[[ PASSAGE SHOWN, beginning ]]
The clear blue sky made the perfect backdrop for these scarlet grevilleas.

And way overhead, tufted white blossoms in the highest branches of the gum trees glittered in the glaring midday sun.

Wildflowers and History #2

Gurulmundi State Forest

If there hadn’t been an information sign we would have passed by Gurulmundi without even realising it was there.

A section of disused track and a raised bank where the platform once stood are all that remain of the railway siding on the line between Miles and Wandoan. Nothing is left to show where the tennis courts and state school, which closed in 1965, were located.

The hall looked derelict, although the sign told us it’s still used for country dances.

It was fortunate that we spotted the sign and stopped to look. There may not have been much left of Gurulmundi but we did find more pretty wildflowers by the side of the road.

Wildflowers and History #1

Gurulmundi State Forest

The self drive trail through Gurulmundi State Forest was described as a wildflower tour but, according to the brochure, there were historic sites along the route as well. We added plans for a day trip through the forest to our Miles itinerary; after plentiful rainfall in spring the native flowering plants would surely be in bloom and a history lesson is always interesting.
[[ PASSAGE SHOWN, end ]]
[[ DATASET SECTION, beginning ]]
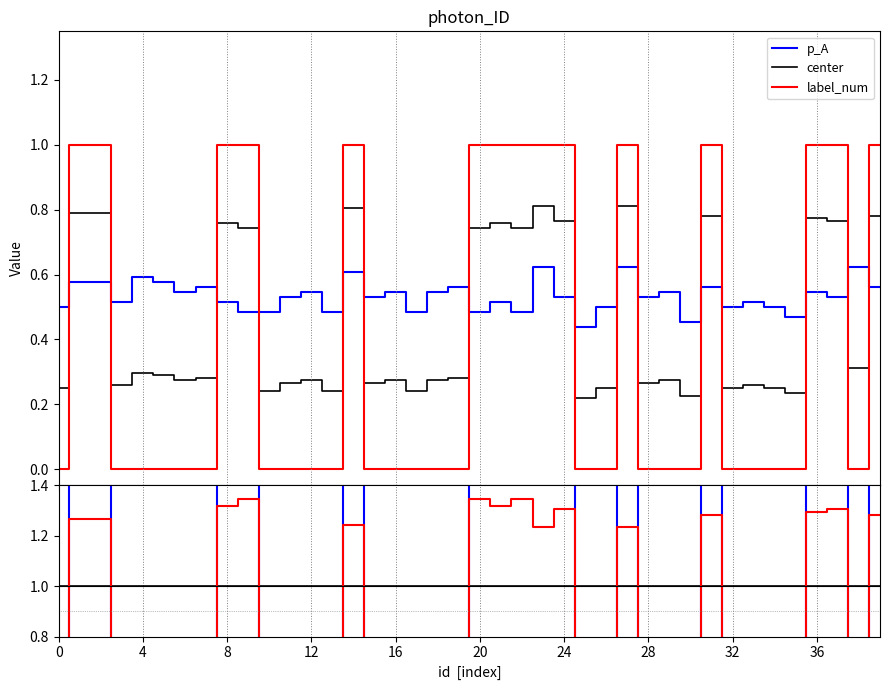

How many intersections are there between label_num and center?

15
[[ DATASET SECTION, end ]]
__TASKS AND EXERCISES__
• a. Check each statement against the passage on Gurulmundi State Forest and answer yes or no, quoting the exact words of the passage that decide it: (i) The state school at Gurulmundi closed in 1965. (ii) The hall at Gurulmundi is no longer used at all. (iii) The self drive trail was described as a history tour.
• b. Pick up the passage on Gurulmundi State Forest after its final sentence and keep writing it.

__RESULTS BY TASK__
• a.
(i) Yes: "which closed in 1965"
(ii) No: "the sign told us it’s still used for country dances"
(iii) No: "was described as a wildflower tour"

• b.
We headed out of town on the bridge over Dogwood Creek and turned north onto the Leichhardt Highway. We passed the site of the old Dalwogan railway siding, now in the Miles Historical Village, and crossed, for the first of several times, the Dingo Barrier Fence.

The sign at the Gurulmundi turnoff pointed the way ahead.

After 30 kilometres we stopped at L Tree Creek, named after the trees marked by the explorer Ludwig Leichhardt in 1844. We couldn’t find any of Leichhardt’s trees but we did spot some bright red flowers along the creek bank – our first wildflower sighting!

Up the hill away from the creek we found more. The crimson blooms of hundreds of kalanchoe plants dotted the landscape, from the edge of the road far off into the bush.

A little further on crimson was replaced by gold. Spiky shrubs, their branches crowned with clusters of tiny yellow flowers, flourished in the stony soil on both sides of the road.

We hadn’t yet entered the state forest and already we’d found some beauties and our first historic site. With 13,000 hectares of forest still to explore we were confident there would be more.

31 ln the Bush

I’m joining Becky in her October Square Photo Challenge over at The Life of B. The rules of the challenge are simple: most photos must be square and fit the theme word Past. Look for #PastSquares. This month we’re travelling back in time in the western Queensland town of Miles and surrounds. We’ll explore the local area and join in the festivities at the Miles Back to the Bush Festival.

Gurulmundi State Forest

We’re back where we started, joining the explorer Ludwig Leichhardt on his expedition in 1844.

L-Tree Creek is named for the markings left on some of the trees by the expedition party when they camped here. We looked for marked trees without success. We didn’t put in too much effort – it was a hot day and we didn’t want to walk through the bush and risk coming across a snake.

The explorer’s life is not for me!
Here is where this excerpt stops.